On this basis, the judge held that "the so-called system operated by JM in their airport office for the handling and safeguarding of SRFs, once collected from the airlines, was reckless…. The evidence of slack, undisciplined and uncontrolled practice is incontrovertible". Given his finding that the JM personnel were aware of the bearer status of the SRF, the judge held that they had the requisite knowledge that ‘damage would probably result’ from the inadequate security arrangements that were in place.

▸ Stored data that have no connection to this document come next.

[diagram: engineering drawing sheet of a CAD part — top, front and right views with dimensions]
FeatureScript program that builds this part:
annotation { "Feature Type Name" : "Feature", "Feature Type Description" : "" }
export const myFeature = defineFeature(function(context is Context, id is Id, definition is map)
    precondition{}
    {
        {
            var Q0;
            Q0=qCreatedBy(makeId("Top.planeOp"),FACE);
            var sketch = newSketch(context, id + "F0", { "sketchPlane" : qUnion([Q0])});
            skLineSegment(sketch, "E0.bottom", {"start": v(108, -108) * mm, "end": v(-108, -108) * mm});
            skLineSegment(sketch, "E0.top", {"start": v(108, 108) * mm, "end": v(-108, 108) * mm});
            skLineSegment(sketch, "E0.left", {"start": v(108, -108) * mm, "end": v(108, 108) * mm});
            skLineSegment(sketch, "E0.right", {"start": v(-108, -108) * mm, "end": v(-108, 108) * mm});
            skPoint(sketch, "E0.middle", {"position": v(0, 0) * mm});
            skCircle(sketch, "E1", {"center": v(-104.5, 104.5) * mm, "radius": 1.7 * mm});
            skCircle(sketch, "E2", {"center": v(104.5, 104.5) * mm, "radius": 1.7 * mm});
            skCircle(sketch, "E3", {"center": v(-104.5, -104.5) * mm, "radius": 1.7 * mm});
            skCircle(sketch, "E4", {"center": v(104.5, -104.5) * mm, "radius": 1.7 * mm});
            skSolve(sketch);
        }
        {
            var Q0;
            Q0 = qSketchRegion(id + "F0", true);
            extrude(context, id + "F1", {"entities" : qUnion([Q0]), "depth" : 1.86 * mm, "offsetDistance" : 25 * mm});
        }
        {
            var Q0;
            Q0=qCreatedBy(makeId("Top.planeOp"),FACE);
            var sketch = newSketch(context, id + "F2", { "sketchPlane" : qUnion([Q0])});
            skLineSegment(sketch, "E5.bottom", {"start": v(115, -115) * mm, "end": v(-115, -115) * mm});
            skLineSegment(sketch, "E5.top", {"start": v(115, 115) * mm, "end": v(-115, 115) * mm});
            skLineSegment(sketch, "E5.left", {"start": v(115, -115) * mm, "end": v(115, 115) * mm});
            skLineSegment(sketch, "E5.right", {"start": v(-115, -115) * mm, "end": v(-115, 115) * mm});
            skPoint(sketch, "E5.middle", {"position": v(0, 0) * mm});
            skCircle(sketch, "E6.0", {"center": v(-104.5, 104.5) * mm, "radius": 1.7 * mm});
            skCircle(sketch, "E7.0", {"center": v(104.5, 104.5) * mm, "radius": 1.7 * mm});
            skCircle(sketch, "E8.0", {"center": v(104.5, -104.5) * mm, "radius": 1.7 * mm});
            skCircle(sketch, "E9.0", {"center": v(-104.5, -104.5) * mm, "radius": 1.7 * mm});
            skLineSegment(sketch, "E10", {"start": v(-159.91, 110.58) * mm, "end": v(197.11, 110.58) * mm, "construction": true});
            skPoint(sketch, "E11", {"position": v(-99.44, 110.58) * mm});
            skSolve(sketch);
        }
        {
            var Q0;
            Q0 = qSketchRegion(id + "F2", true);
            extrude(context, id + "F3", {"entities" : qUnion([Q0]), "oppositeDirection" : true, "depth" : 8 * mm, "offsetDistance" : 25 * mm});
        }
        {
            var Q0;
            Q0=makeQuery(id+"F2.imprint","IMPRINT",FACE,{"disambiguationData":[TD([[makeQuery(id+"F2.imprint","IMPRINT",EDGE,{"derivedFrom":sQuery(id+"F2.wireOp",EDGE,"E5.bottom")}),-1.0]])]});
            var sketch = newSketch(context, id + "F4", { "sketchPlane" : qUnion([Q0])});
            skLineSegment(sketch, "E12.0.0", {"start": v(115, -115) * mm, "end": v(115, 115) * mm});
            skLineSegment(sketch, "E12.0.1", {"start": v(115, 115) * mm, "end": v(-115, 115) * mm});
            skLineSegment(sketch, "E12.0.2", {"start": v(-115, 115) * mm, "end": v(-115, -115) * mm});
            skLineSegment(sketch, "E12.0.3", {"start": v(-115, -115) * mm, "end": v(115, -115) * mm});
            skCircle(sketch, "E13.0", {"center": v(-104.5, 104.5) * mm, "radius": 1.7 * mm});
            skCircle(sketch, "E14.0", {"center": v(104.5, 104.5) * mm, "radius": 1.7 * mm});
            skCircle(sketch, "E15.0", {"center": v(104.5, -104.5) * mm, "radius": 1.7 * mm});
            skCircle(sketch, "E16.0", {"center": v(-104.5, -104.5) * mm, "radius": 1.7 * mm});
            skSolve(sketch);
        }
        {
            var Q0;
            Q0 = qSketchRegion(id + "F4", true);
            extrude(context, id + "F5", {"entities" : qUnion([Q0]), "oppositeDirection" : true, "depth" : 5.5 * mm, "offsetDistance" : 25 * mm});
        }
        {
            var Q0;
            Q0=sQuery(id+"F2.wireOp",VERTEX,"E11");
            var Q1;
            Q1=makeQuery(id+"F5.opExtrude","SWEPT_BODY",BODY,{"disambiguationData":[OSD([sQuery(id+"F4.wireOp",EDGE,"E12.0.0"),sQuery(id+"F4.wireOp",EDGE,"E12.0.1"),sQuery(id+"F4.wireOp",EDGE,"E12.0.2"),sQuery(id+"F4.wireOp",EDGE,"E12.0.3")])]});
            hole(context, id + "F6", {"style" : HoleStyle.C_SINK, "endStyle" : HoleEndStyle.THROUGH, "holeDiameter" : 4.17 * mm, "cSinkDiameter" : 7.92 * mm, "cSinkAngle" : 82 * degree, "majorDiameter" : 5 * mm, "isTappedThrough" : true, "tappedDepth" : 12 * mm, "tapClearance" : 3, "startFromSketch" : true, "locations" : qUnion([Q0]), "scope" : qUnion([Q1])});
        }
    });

The judge also held that the theft of the cargo had, more likely than not, been an ‘inside job’ on the part of the JM airport office staff and that the loss had therefore "resulted from an act or omission of the carrier, his servants or agents, done with intent to cause damage". For this purpose, the judge held, in reliance on the Canadian case of Swiss Bank Corp. v. Air Canada in 1981, that it was not necessary to prove which of the carrier’s servants or agents had been individually responsible.
The allegation of contributory negligence, based on DFS’ decision to ship the cargo as general consolidated cargo, as opposed to valuable cargo, "manifestly failed to get off the ground". In this regard the judge relied on the uncontradicted evidence that there was a widespread industry practice of shipping goods of this type as general consolidated cargo. He added that it was difficult for a freight forwarder "who had failed utterly to demonstrate the basic minimum standard of care" to raise such an argument.
Judgment was accordingly given in favour of DFS, for the full amount claimed, together with interest and costs. The court held that, since the AWC limits had been broken, the issue as to whether the AWC limits were inclusive of interest did not need to be decided in this case.